EDIT: changed commas to plus signs

 

[dianetics]

then you know say for m > n >N that
$$(x_n, x_{n+1}, ...,x_m)/(m-n) \leq e$$

How does this imply the convergence of y_n?

 

[dianetics]

I think you can get some decent estimates from just algebraic manipulation, but iirc the trick here is to work with both indexes. We know that |x_n - L| < e for n > N and we need m to be sufficiently large (m > M for some M) so that |y_m - L| holds (I'm using L for the limit since I reserve M to be the measure of how large m needs to be to have convergence). Now we only care about the terms of x_n for sufficiently large n, so try working with |x_n - L| < e for n > N. Can you find an estimate involving the terms x_N, x_(N+1), ... x_(N+M)? (If this approach works as it should, you should be able to choose M at a later point)

I'm not following. Why do we only care about the terms of x_n for sufficiently large n? y_n is dependent on all x₁...x_n-1 as well.

Edit: I have this so far:

the convergence of x_n means that:
| (x__n + x__n+1 + ... + x_m) / (m - n + 1) - L | < e

Now I'm trying to incorporate y_m somehow into this inequality.

 

[clamtrox]

Okay, here's what I got in 15 minutes. I'm a physicist so forgive me if I'm stupid :)

Using my previous definition for z_n, you have $$|y_n - M| = (z_1 + z_2 + ... + z_n)/n$$.

Now, y_n converges if for all epsilon you can find a big enough N that for all n>N, the expression above is smaller than epsilon.

But you also know that z_n converges to zero, so you can also find a large O so that for any positive real number delta, |z_n| < delta for all n>O.

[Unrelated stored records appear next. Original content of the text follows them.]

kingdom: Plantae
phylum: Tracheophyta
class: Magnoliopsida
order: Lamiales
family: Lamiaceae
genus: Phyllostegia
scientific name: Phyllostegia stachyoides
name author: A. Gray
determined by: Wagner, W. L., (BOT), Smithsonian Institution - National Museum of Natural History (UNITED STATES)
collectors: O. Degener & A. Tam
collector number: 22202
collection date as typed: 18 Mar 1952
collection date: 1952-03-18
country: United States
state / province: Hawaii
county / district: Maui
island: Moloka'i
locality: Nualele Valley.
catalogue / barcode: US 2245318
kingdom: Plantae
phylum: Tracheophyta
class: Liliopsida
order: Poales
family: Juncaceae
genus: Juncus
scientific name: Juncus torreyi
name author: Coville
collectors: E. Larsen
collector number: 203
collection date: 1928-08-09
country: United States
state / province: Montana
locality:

The trick with the rest of the exercise is to notice that you can always choose your delta to be smaller than epsilon. It should be very straightforward then to evaluate that

$$(z_1 + z_2 +...+ z_N + ... z_m)/m < (z_1 + z_2 + ... +z_N + \epsilon + \epsilon +...)/m$$ etc, the rest is trivial. The key part is choosing delta to be smaller than epsilon (which you can always do).

 

[lamar333]

Here's how I did it. (There are several ways, but I think this way is the most direct.)

x_n-->L & y_n=(x_1+...+x_n)/n ==> y_n-->L

PROOF:
x_n-->L, so L-e<x_n<L+e for all n>N.

So, x_n/(L-e)>1 and x_n/(L+e)<1.

Now, let y_n

=[x_1+...+x_(N-1)]/n + [x_N+...+x_n]/n.

The first term converges to 0. We focus on the second.

Note that,

(x_N+...+x_n)/n = (x_N+...+x_n)/(n-N+1) - N(x_N+...+x_n)/[n(n-N+1)] + (x_N+...+x_n)/[n(n-N+1)].

Also, by hypothesis,

x_N/(L+e)+...+x_n/(L+e) < n-N+1, since each term is less than 1.
So,
(x_N+...+x_n)/(n-N+1) < (L+e).
And,
x_N/(L-e)+...+x_n/(L-e) > n-N+1
so,
(x_N+...+x_n)/(n-N+1) > (L-e).
Thus,
(x_N+...+x_n)/(n-N+1) --> L.
Thus,
(x_N+...+x_n)/n = (x_N+...+x_n)/(n-N+1) - N(x_N+...+x_n)/[n(n-N+1)] + (x_N+...+x_n)/[n(n-N+1)] --> L - 0(L) + 0(L) = L.

Thus, y_n--> L.

 

[Rebooter]

Homework Statement

( x_n ) is given.

y_m = ( x₁ + . . . + x_m ) / m

show that if x_n converges to M, then y_m converges to M

Sorry I don't like any of the answers here so here I go:

y_m = the average of a convergent sequence.
Here's the slim jim of it all without wasting pages upon pages to prove it.
x₁...x_m approaches M when divided by m ... this becomes M! (infinite sequence approaching any number divided by infinity = that number)

ym therefore = M ... easy

 

[lanedance]

hasn't this been shut for years?

 

[lamar333]

Yeah, I was just asked to prove this using nothing but the definition of convergence. As I struggled with it, I came across this thread and decided to post what I got.